ZU ERLEDIGENDE AUFGABE. Setze den Bericht über die Nisthilfen für Mehlschwalben bitte an der Stelle fort, an der er endet.

AUSGANGSTEXT.
Die Mehlschwalbe lebt ausschliesslich ausserhalb von Gebäuden, mehrheitlich an Wohnhäusern. «Ganz anders als ihre Verwandten, die Rauchschwalben, die sich vor allem im Inneren von Ställen einnisten», ergänzt der Naturschützer. Vor knapp zwei Wochen konnten Interessierte bei einem Vortrag im Feuerwehrlokal mehr über mögliche Schutzmassnahmen für die kleinen Singvögel erfahren (AZ vom 5.3.2024).

Um die neuen Nester für die Anfang April aus dem Süden wiederkehrenden Tiere möglichst attraktiv zu machen, sollten sie in höchstens 500 Metern Distanz zu bereits bestehenden Kolonien montiert werden.

Vorfreude auf neue Nachbarn
Die Montage gestaltete sich nicht überall gleich einfach. Die meisten Häuser in der Kernzone sind Riegelhäuser. «Hier achteten wir darauf, die Nester und Kotschutzbretter an den Holzriegeln selbst anzubringen», erklärt Hans-Caspar Ryser. Das sei zum einen einfacher, zum anderen blieben so die Riegelfelder unbeschädigt. Wichtig bei der Montage sei zudem, sie so zu montieren, dass keine Feinde drankommen. «Reine Holzwände eignen sich beispielsweise nicht, da sich daran der Steinmarder festkrallen und zum Nest klettern kann.» Und wenn ein solcher einmal ein Nest besetzt hat, meiden die Vögel dieses auch in den folgenden Jahren.

VORLIEGENDE ANGABEN.
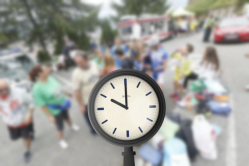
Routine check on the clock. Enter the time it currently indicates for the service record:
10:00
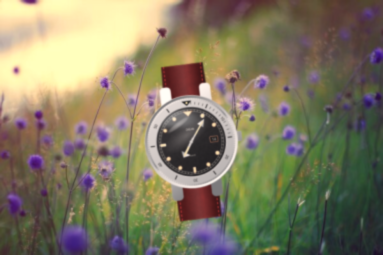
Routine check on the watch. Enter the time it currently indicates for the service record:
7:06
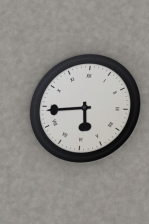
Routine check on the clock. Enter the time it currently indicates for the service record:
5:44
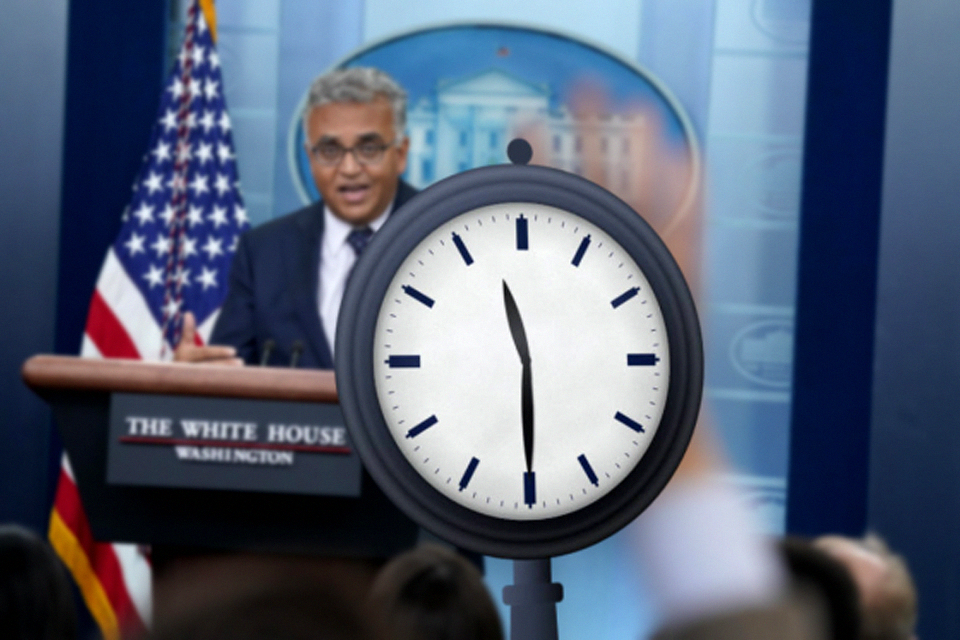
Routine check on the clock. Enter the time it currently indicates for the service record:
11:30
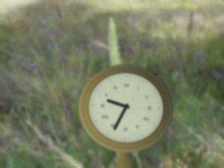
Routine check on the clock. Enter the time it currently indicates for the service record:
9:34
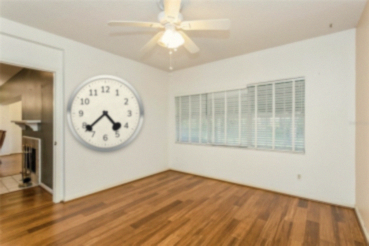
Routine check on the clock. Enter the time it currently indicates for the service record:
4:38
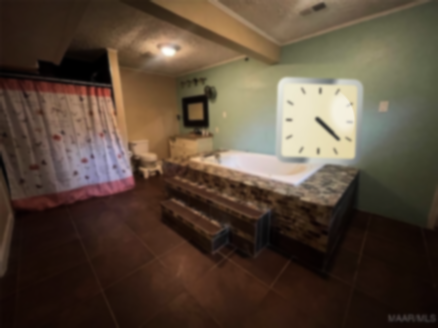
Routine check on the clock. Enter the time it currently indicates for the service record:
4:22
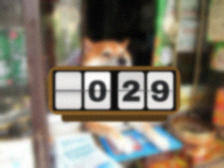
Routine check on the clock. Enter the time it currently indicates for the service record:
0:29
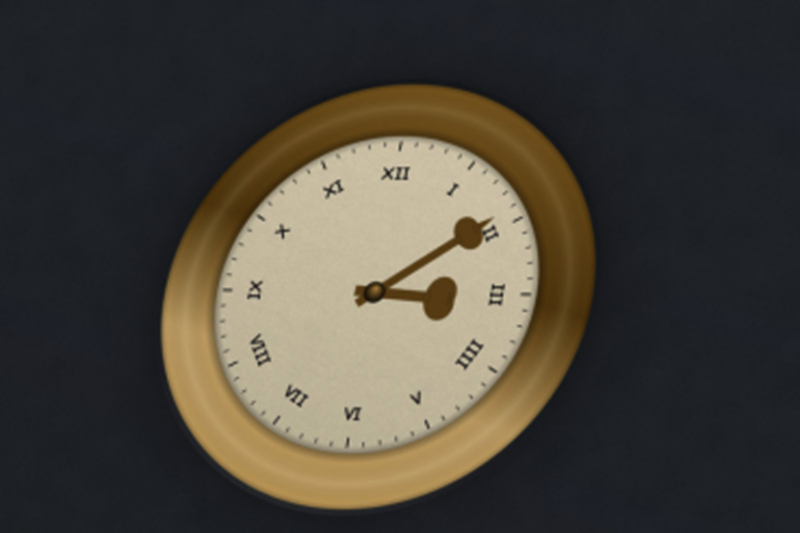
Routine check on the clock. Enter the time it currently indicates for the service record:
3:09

==

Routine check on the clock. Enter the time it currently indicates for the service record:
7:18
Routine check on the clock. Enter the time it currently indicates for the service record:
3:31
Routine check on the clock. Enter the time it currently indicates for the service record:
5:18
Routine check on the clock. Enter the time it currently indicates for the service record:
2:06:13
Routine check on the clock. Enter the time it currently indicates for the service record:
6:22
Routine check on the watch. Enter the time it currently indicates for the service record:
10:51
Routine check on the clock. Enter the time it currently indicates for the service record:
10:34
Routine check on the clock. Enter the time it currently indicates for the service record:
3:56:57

ANTWORT.
«Nun hoffen wir, dass sich die kleinen Baumeisterinnen auch bald bei uns im Dorf einnisten», sagt Hans-Caspar Ryser nach getaner Arbeit. Willkommen seien sie sehr, wie Rückmeldungen aus der Bevölkerung zeigten. Dass so viel Sympathie für die Vögel gehegt werde, gehe ihm ans Herz. «Viele freuen sich auf die potenziellen neuen Nachbarn. Nun heisst es aber erst einmal abwarten.»